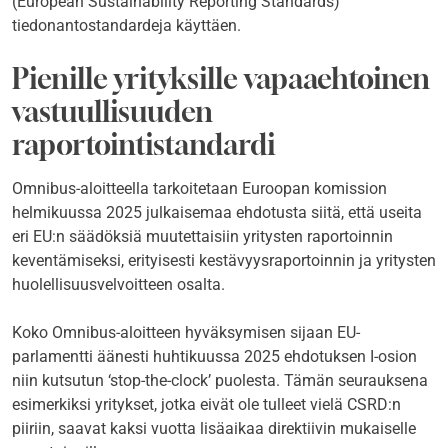
(European Sustainability Reporting Standards)
tiedonantostandardeja käyttäen.
Pienille yrityksille vapaaehtoinen
vastuullisuuden
raportointistandardi
Omnibus-aloitteella tarkoitetaan Euroopan komission
helmikuussa 2025 julkaisemaa ehdotusta siitä, että useita
eri EU:n säädöksiä muutettaisiin yritysten raportoinnin
keventämiseksi, erityisesti kestävyysraportoinnin ja yritysten
huolellisuusvelvoitteen osalta.
Koko Omnibus-aloitteen hyväksymisen sijaan EU-
parlamentti äänesti huhtikuussa 2025 ehdotuksen I-osion
niin kutsutun ‘stop-the-clock’ puolesta. Tämän seurauksena
esimerkiksi yritykset, jotka eivät ole tulleet vielä CSRD:n
piiriin, saavat kaksi vuotta lisäaikaa direktiivin mukaiselle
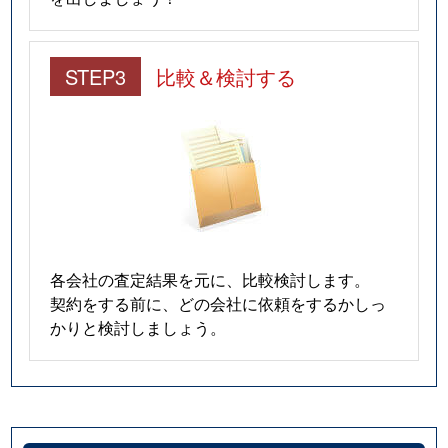
STEP3
比較＆検討する
各会社の査定結果を元に、比較検討します。
契約をする前に、どの会社に依頼をするかしっ
かりと検討しましょう。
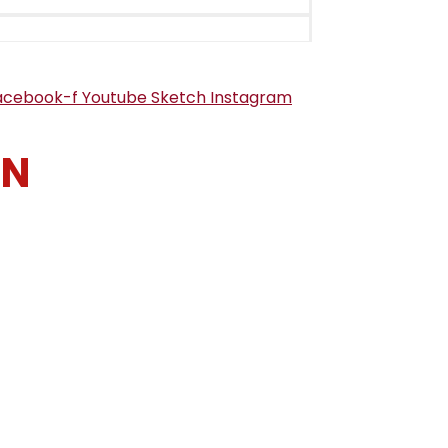
acebook-f
Youtube
Sketch
Instagram
ÓN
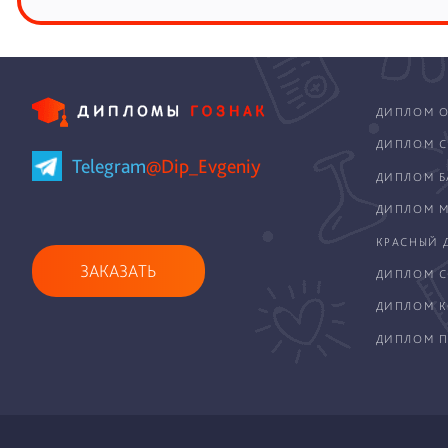
ДИПЛОМ О
ДИПЛОМ С
Telegram
@Dip_Evgeniy
ДИПЛОМ Б
ДИПЛОМ М
КРАСНЫЙ 
ЗАКАЗАТЬ
ДИПЛОМ С
ДИПЛОМ 
ДИПЛОМ П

--------------------------------

● **Action item**: Among the lines above, which ones hold the string "Omnibus"? Show them.

● **Output for this exercise**:
Omnibus-aloitteella tarkoitetaan Euroopan komission
Koko Omnibus-aloitteen hyväksymisen sijaan EU-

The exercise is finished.